▶ [Task instructions]
What lines below contain the string "tega"? List them all.

[Page images and extracted text]
==========
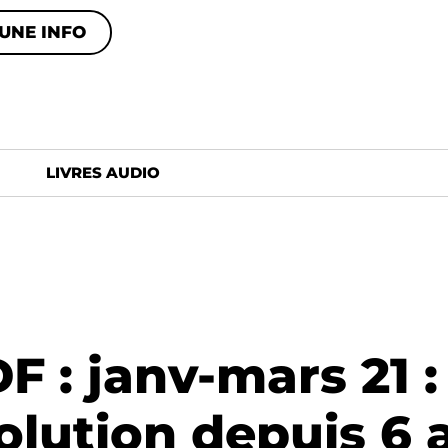
UNE INFO
LIVRES AUDIO
 : janv-mars 21 : 
olution depuis 6 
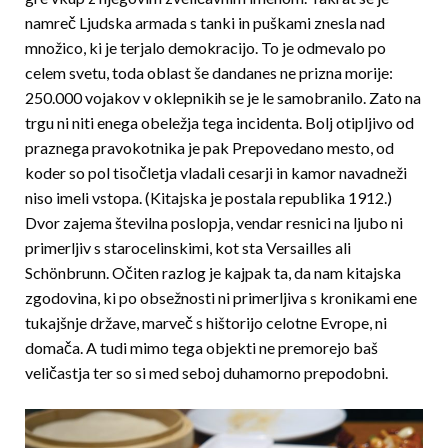
namreč Ljudska armada s tanki in puškami znesla nad
množico, ki je terjalo demokracijo. To je odmevalo po
celem svetu, toda oblast še dandanes ne prizna morije:
250.000 vojakov v oklepnikih se je le samobranilo. Zato na
trgu ni niti enega obeležja tega incidenta. Bolj otipljivo od
praznega pravokotnika je pak Prepovedano mesto, od
koder so pol tisočletja vladali cesarji in kamor navadneži
niso imeli vstopa. (Kitajska je postala republika 1912.)
Dvor zajema številna poslopja, vendar resnici na ljubo ni
primerljiv s staro­celinskimi, kot sta Versailles ali
Schönbrunn. Očiten razlog je kajpak ta, da nam kitajska
zgodovina, ki po obsežnosti ni primerljiva s kronikami ene
tukajšnje države, marveč s hištorijo celotne Evrope, ni
domača. A tudi mimo tega ob­jekti ne premorejo baš
veličastja ter so si med seboj duhamorno prepodobni.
==========
▶ [The answer]
trgu ni niti enega obeležja tega incidenta. Bolj otipljivo od
domača. A tudi mimo tega ob­jekti ne premorejo baš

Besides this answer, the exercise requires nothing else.